The Nokia E5 is the latest handset from the mobile phone giant to try to straddle the professional and personal lives of its users. Once upon a time, Nokia's E series handsets were purely for the suited and booted. Remember the E55, for example?
But the great build quality and services of E-series handsets became popular with funsters too, and soon the likes of the E72 popped up – a mini keyboarded BlackBerry-a-like with a clever ability to switch between two home screens, the idea being you could set one screen up for staid old working, the other up for fun and freaky play.
Now with the E5, Nokia is continuing the trend. This is a phone that again offers switchable home screens – and you can choose to have the switching link on the home screen itself or buried deeper if you don't need to use it much. And there is a whole host of business and leisure related software built in.
For £259 from Nokia, the phone makes sense as an option for the small business user or the more frugal IT manager looking to equip their workers with an emailing handset - or just fans of the E-Series.
The question is, though, does the £259 SIM free Nokia E5, with its small old-fashioned letterbox main screen and lack of touch support, stand up against today's smartphones well enough to capture our hearts?
If you are thinking that the E5 is similar to the recently reviewed Nokia C3 then you are giving the presence of a QWERTY keyboard in both more credence than it really deserves. Even in the build it is clear that the E5 is streets ahead (and compare the C3's £120 SIM free price too, incidentally).
The E5 has the headline smartphone features of HSDPA, Wi-Fi and A-GPS, as well as a 5-megapixel camera with flash, and plenty of software. Symbian S60 3rd Edition is the operating system of choice, and you can bulk out the provided apps via the Ovi store.
The E5 sports a solid-feeling silver metal backplate that provides great protection, and enhances the black and silver colour scheme of our review sample. You can also opt for white, brown, grey and blue instead of the black, should you prefer.
The front houses a very well built mini QWERTY keyboard, which we found quite comfy to use. Fingertips or nails are best for tapping out the words, but pads will do at a pinch.
Like all well-behaved phones, if you start tapping out on the keys that share both letters and numbers while on the home screen the phone thinks you want to make a call and pops up a little dial box.
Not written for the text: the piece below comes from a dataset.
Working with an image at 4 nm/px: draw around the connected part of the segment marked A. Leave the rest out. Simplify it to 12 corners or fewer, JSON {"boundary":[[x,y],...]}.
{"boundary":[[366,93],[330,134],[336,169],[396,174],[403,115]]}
The keypad contains a couple of useful shortcuts too. There's one to turn Bluetooth on and off, a mute button, and if you long press the space bar, the camera's LED light, hidden on the back of the casing, turns on – doubling up from its main role with the camera to a secondary function as a flashlight.
This is something we've seen before and really like.
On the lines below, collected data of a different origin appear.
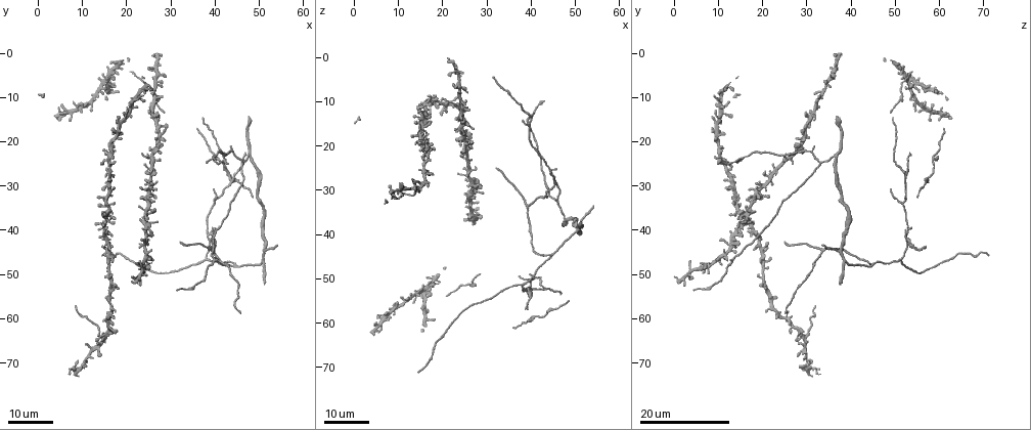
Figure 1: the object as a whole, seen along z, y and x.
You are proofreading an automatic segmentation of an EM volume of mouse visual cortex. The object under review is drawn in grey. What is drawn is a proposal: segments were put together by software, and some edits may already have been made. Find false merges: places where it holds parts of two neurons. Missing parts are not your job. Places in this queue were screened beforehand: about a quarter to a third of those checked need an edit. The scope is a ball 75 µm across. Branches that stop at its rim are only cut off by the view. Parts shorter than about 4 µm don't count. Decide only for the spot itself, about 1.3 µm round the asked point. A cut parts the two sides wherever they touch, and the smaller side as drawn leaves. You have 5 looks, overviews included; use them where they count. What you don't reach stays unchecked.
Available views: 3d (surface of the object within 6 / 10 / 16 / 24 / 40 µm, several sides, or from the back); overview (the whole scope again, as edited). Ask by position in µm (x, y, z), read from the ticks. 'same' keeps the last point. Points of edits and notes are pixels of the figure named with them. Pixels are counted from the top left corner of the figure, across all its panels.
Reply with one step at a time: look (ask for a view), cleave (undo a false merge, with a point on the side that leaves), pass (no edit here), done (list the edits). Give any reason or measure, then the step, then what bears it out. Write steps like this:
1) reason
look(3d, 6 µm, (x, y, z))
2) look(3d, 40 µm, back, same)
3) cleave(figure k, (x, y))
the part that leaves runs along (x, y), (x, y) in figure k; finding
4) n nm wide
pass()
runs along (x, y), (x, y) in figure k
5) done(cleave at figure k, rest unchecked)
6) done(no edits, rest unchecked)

branch point
look(3d, 16 µm, (24.0, 37.0, 16.5))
Above the keyboard on the Nokia E5 is a large area containing shortcut keys. The D-pad is large and comfortable, and the Call, End and two soft menu keys are all integrated into an easily accessible flat panel.
Two thin lozenge-shaped buttons, for quick access to the Home screen and messaging, are raised from their surroundings and so also easy to hit. We've no problems with any of this arrangement as it's comfortable to hold and use in the hand.
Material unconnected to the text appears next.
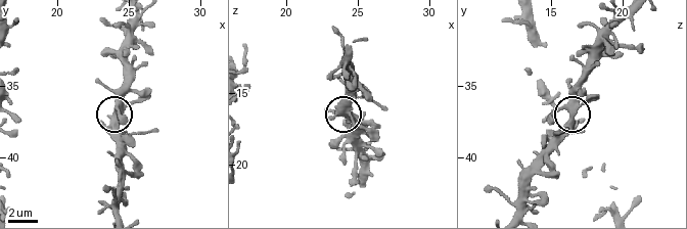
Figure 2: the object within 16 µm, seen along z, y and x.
look(3d, 10 µm, (24.0, 37.2, 16.6))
The screen, though, is potentially the weak link in the chain. It measures just 2.36 diagonal inches across, delivers 320 x 240 pixels, and is not touch sensitive.
Perhaps because you can put a whole host of shortcuts on the home screen, Nokia hasn't bothered too much about side buttons.
There are two quick release notches for the backplate on left and right edges, and a volume rocker on the right too. The bottom is clear, and the top houses 3.5mm headset connector, microUSB port and the main power connector. And that's your lot.